# Given passage
########
Forgotten Voices of D-Day

A Powerful New History of the Normandy Landings in the Words of Those Who Were There




A startling new oral history of the turning point of World War 2: D-Day

6 June 1944: the day Allied forces crossed the Channel and began fighting their way into Nazi-occupied Northwest Europe. Initiated by airborne units and covered by air and naval bombardment, the Normandy landings were the most ambitious combined airborne and amphibious assault ever attempted. Their success marked the beginning of the end for Nazi Germany.

Drawing on thousands of hours of eyewitness testimony recorded by the Imperial War Museum, Forgotten Voices of D-Day tells the compelling story of this turning point in World War 2. Hearing from paratroopers and commandos, glider pilots and landing craft crewmen, airmen and naval personnel, we learn first-hand what it was like as men waited to go in, as they neared the beaches and drop zones, and as they landed and met the enemy. Accounts range from memories of the daring capture of 'Pegasus' bridge by British glider-bourn troops to recollections of brutal fighting as the assault forces stormed the beaches.
########
# Given information
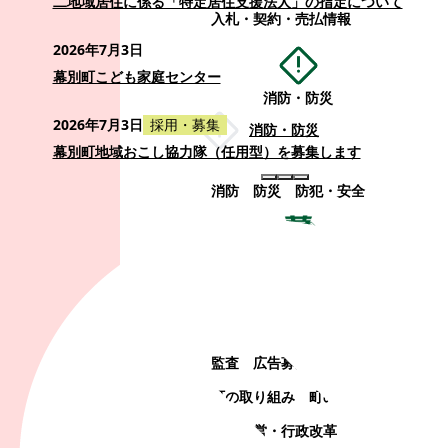
二地域居住に係る「特定居住支援法人」の指定について
入札・契約・売払情報
2026年7月3日
幕別町こども家庭センター
消防・防災
2026年7月3日
採用・募集
消防・防災
幕別町地域おこし協力隊（任用型）を募集します
消防
防災
防犯・安全
町政情報
町政情報
監査
広告募集
選挙
町の取り組み
町の概要
町政運営・行政改革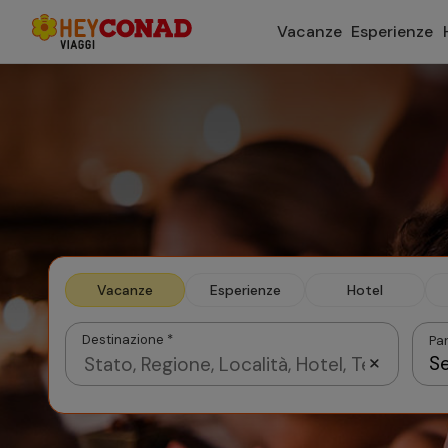
Vacanze
Esperienze
Prenota i
Vacanze
Esperienze
Hotel
Destinazione *
Par
Se
Agosto 2026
########
# Job A
According to the book description, which institution recorded the eyewitness testimony the book draws on?
# Job B
List every kind of serviceman the book description says readers hear from.

# Answer box A
The Imperial War Museum

# Answer box B
- Paratroopers
- Commandos
- Glider pilots
- Landing craft crewmen
- Airmen
- Naval personnel